## [Blok Teks]
------------------------
Sedangkan yang menjadi objek perkara dalam kasus tersebut adalah:

6
1. MemPHK 300 pekerja tanpa mengikuti aturan hukum
ketenagakerjaan yang berlaku.
2. PT. Framas kemudian tidak memperpanjang kontrak kerja
dan melanggar semua hak para pekerja.
3. Dipecat tanpa mendapat jaminan kesejahteraan dan keamanan
kerja.

Melihat kasus di atas, maka kami akan memberikan beberapa penjelasan


mengenai pelanggaran yang dilakukan oleh pihak perusahaan PT. Framas dan
aturan-aturan yang dilanggarnya. Jika melihat ke atutran yang ada yang mana
dalam undang-undang yang berlaku di Negara kita tindakan PHK jika tidak
dapat dihindari lagi maka sebelum membuat putusan PHK pihak perusahaan
harus melakukan musyawarah dengan serikat pekerja ataupun pekerja itu
sendiri. Hal ini diatur dalam pasal 151 ayat (2) yaitu “Dalam hal segala upaya
telah dilakukan, tetapi pemutusan hubungan kerja tidak dapat dihindari, maka
maksud pemutusan hubungan kerja wajib dirundingkan oleh pengusaha dan
serikat pekerja/serikat pekerja/serikat buruh”. Dari pasal ini kita dapat menilai
bahwa apa yang telah dilakukan oleh PT. Framas telah bertentangan dengan
undang-undang yang ada di negara kita. Dan tindakan ini menunjukan bahwa
yang dilakukan oleh pihak perusahaan sangat tidak menghargai yang namanya
serikat pekerja dan juga undang-undang yang telah dibuat oleh pemerintah kita.

C. Saran
Dan jika kami melihat keadaan yang terjadi dalam kasus diatas, saya
menyarankan untuk menyelesaikan masalah masalah yang terjadi antara
perusahaan dengan pekerja sebaiknya diselesaikan dengan cara Mediasi, dalam
mediasi, bilamana para pihak sepakat maka akan dibuat perjanjian bersama yang
kemudian akan di daftarkan di PHI.
Namun bila tidak ditemukan kata sepakat, maka mediator akan
mengeluarkan anjuran secara tertulis. Jika anjuran diterima, kemudian para
pihak mendaftarkan anjuran tersebut ke PHI. Di sisi lain, apabila para pihak atau

7
salah satu pihak menolak anjuran maka pihak yang menolak dapat mengajukan
tuntutan kepada puhak yang lain melalui PHI.
------------------------
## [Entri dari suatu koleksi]
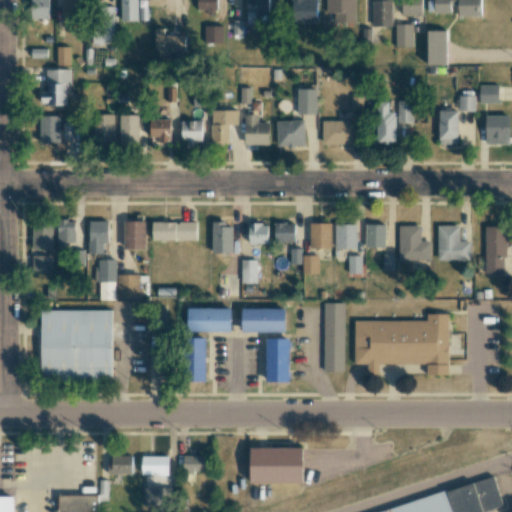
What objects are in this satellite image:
building: (207, 6)
building: (411, 7)
building: (458, 7)
building: (38, 9)
building: (255, 9)
building: (128, 10)
building: (303, 10)
building: (341, 10)
building: (71, 12)
building: (381, 12)
building: (103, 26)
building: (213, 34)
building: (403, 35)
building: (169, 44)
building: (436, 47)
building: (62, 55)
building: (55, 87)
building: (488, 94)
building: (244, 95)
building: (306, 101)
building: (466, 103)
building: (356, 105)
building: (404, 111)
building: (221, 124)
building: (384, 124)
building: (447, 127)
building: (103, 129)
building: (128, 129)
building: (497, 129)
building: (48, 130)
building: (67, 130)
building: (159, 130)
building: (255, 130)
building: (191, 132)
building: (337, 132)
building: (289, 133)
road: (256, 183)
road: (3, 208)
building: (173, 231)
building: (65, 232)
building: (284, 232)
building: (257, 233)
building: (134, 235)
building: (319, 235)
building: (374, 235)
building: (97, 236)
building: (345, 236)
building: (41, 237)
building: (221, 238)
building: (411, 244)
building: (451, 244)
building: (494, 249)
building: (43, 263)
building: (105, 270)
building: (246, 270)
building: (128, 285)
building: (208, 319)
building: (262, 320)
building: (333, 337)
building: (402, 343)
building: (75, 345)
building: (276, 357)
building: (196, 359)
road: (256, 417)
building: (194, 464)
building: (120, 465)
building: (154, 465)
building: (275, 465)
building: (270, 471)
road: (428, 484)
building: (163, 494)
building: (456, 500)
building: (464, 502)
building: (76, 503)
building: (6, 504)
building: (3, 507)
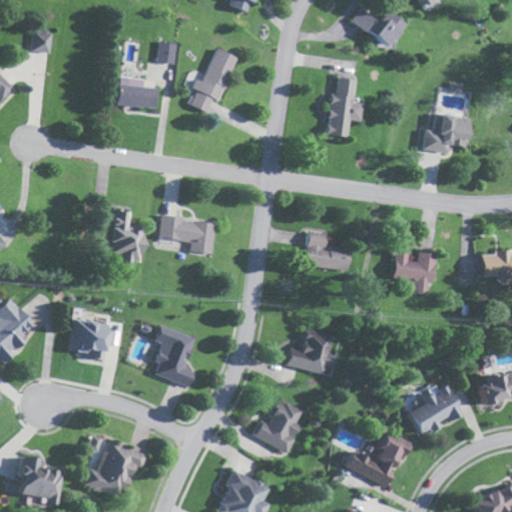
------------------------
## [Langkah Kerja]
A – Jawab pertanyaan berikut dari teks kasus PT. Framas:
(i) Berapa jumlah pekerja yang di-PHK menurut objek perkara?
(ii) Pasal dan ayat mana yang dikutip sebagai dasar kewajiban merundingkan PHK?
(iii) Apa yang dilakukan mediator bila para pihak tidak mencapai kata sepakat?
B – Lanjutkan teks kasus PT. Framas, dimulai setelah kalimat terakhirnya.

## [Jawaban]
A –
(i) 300 pekerja.
(ii) Pasal 151 ayat (2).
(iii) Mediator mengeluarkan anjuran secara tertulis.

B –
Saran-saran yang berkaitan dengan proses pemutusan hubungan kerja.
1. Untuk mengurangi masalah perselisihan yang terjadi antara pekerja
dan perusahaan, apabila pemutusan hubungan kerja di lakukan oleh
perusahaan karena alasan apapun, sebaiknya perusahaan lebih
bersifat terbuka terhadap kariawannya. Artinya perusahaan harus
dapat membina hubungan kerja yang harmonis, serasi dan terbuka
agar terciptanya suasana kerja yang baik, sehingga apabila PHK
dilakukan dalam bentuk apapun karyawan akan menerima dengan
baik.
2. Sebaiknya PHK yang dilakukan berdasarkan dengan ketentuan dan
peraturan Undang-undang yang berlaku, dimana hak dan kewajiban
masing-masing pihak tertera di dalamnya, sehingga tidak ada pihak
yang merasa dirugikan.
3. Sebaiknya perusahaan memberi tunjangan atau bahkan pelatihan
untuk menciptakan lapangan kerja sendiri yang akan di PHK,
sehingga pekerja yang akan di PHK mempunyai pegangan setelah
mereka resmi di PHK dari perusahaan dan mengurangi
penganngguran.

8
D. Kesimpulan
Tenaga kerja adalah penduduk dalam usia kerja (berusia 15 – 65 tahun)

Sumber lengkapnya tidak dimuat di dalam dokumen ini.